EXERCISE: Set down the data again word for word. Skip any pictures.

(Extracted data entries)

####################

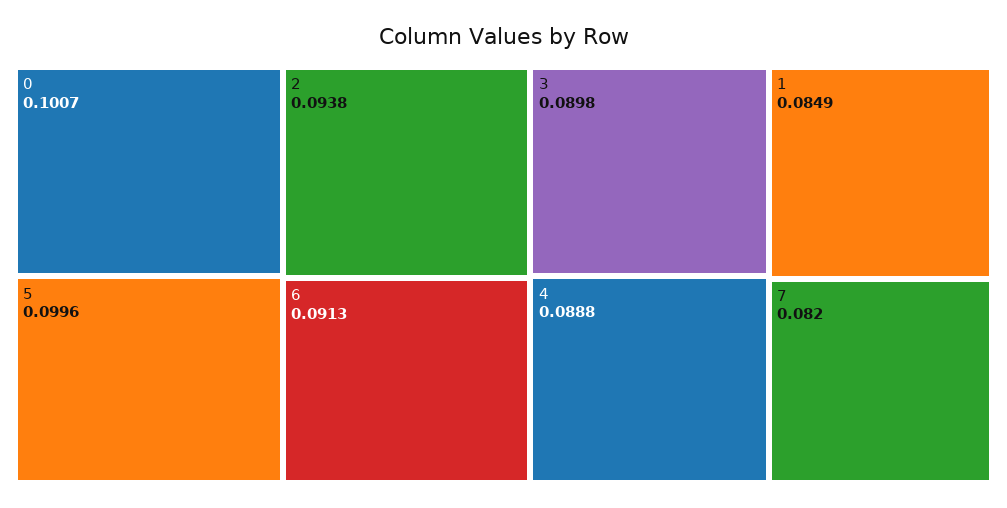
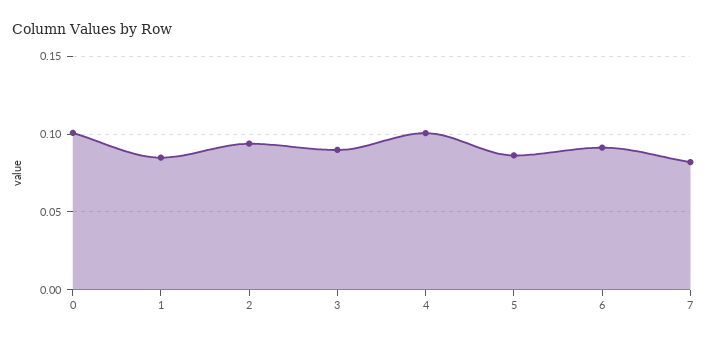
  {
    "0": 0.1007,
-   "5": 0.0996,
+   "5": 0.085,
    "2": 0.0938,
    "6": 0.0913,
    "3": 0.0898,
-   "4": 0.0888,
+   "4": 0.1,
    "1": 0.0849,
    "7": 0.082
  }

####################

ANSWER SPACE:
  {
    "0": 0.1007,
-   "5": 0.0996,
+   "5": 0.085,
    "2": 0.0938,
    "6": 0.0913,
    "3": 0.0898,
-   "4": 0.0888,
+   "4": 0.1,
    "1": 0.0849,
    "7": 0.082
  }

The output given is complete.